Prioridade de pagamento
Conforme o texto aprovado, os precatórios não pagos em razão do limite estabelecido pelo texto terão prioridade de pagamento nos exercícios seguintes, respeitada a ordem cronológica e os seguintes termos:
-obrigações definidas em lei como de pequeno valor;
-precatórios de natureza alimentícia cujos titulares, originários ou por sucessão hereditária, tenham a partir de 60 anos de idade, ou sejam portadores de doença grave ou pessoas com deficiência até o valor equivalente ao triplo do montante fixado em lei como obrigação de pequeno valor;
-demais precatórios de natureza alimentícia até o valor equivalente ao triplo do montante fixado em lei como obrigação de pequeno valor;
-demais precatórios de natureza alimentícia acima do triplo do montante fixado como obrigação de pequeno valor;
-demais precatórios.
Fundef
Outro ponto que foi alterado no Senado e precisou voltar para análise da Câmara foi a que retirou o pagamento dos precatórios do Fundo de Manutenção e Desenvolvimento do Ensino Fundamental e de Valorização do Magistério (Fundef) do limite estabelecido pelo teto de gastos. Este ponto foi mantido pelos deputados.

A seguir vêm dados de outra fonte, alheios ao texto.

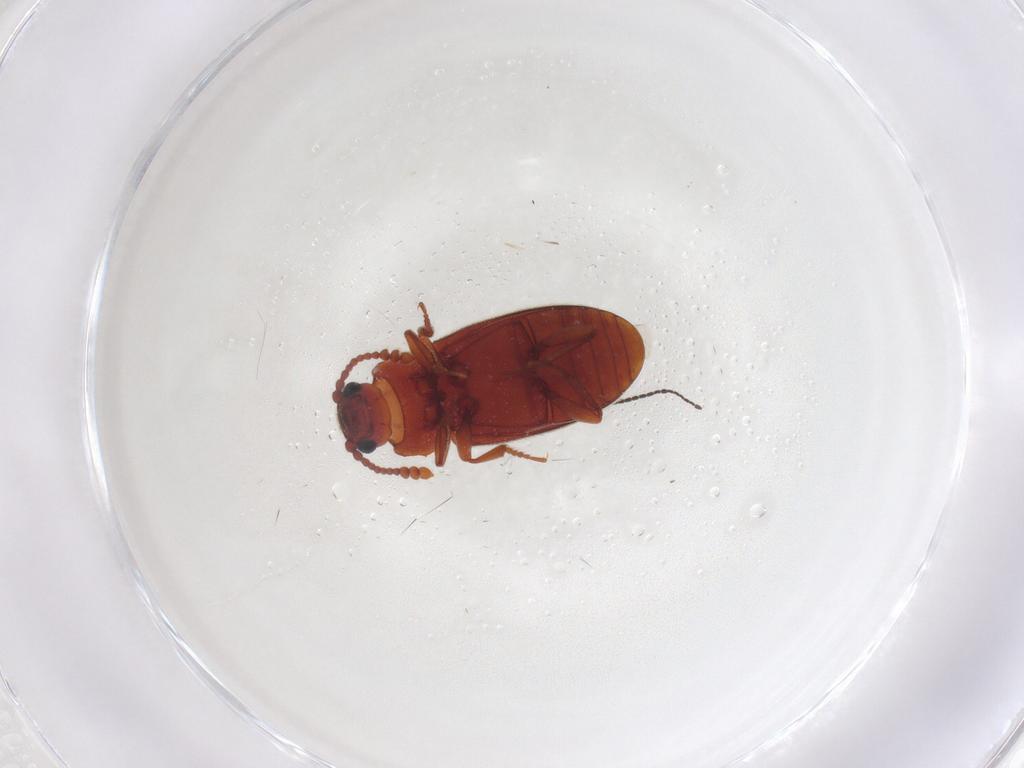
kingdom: Animalia
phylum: Arthropoda
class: Insecta
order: Coleoptera
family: Cryptophagidae
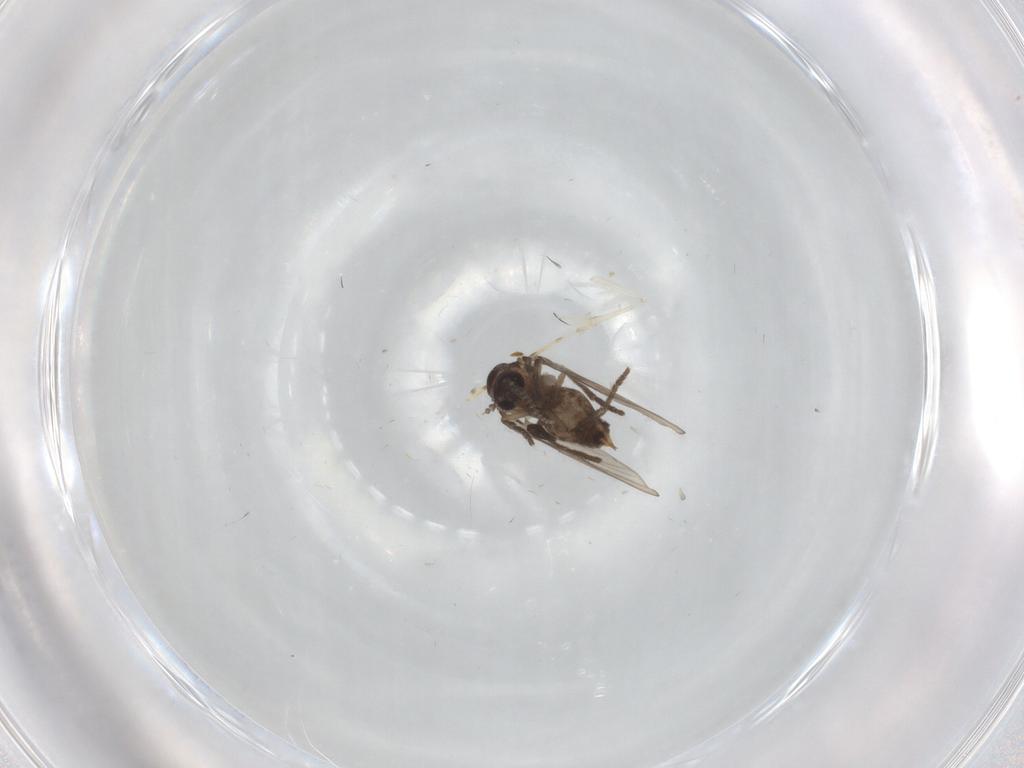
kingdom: Animalia
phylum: Arthropoda
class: Insecta
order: Diptera
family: Psychodidae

Na primeira votação na Câmara, a PEC estabeleceu um parcelamento, em três vezes, dessas dívidas: primeiro, uma parcela de 40%; em seguida, duas parcelas de 30%.
Os senadores, contudo, incluíram um cronograma para esse pagamento: o primeiro montante seria pago até 30 de abril; o segundo até 31 de agosto e o restante até 31 de dezembro. Há um acordo entre líderes para retirar esse dispositivo na votação dos destaques.
O texto também acrescenta um dispositivo na Constituição para prever que 60% dos precatórios devido ao Fundef sejam destinados aos profissionais do magistério, inclusive aposentados e pensionistas, na forma de abono. Os recursos não poderão ser incorporados na remuneração, aposentadoria ou pensão.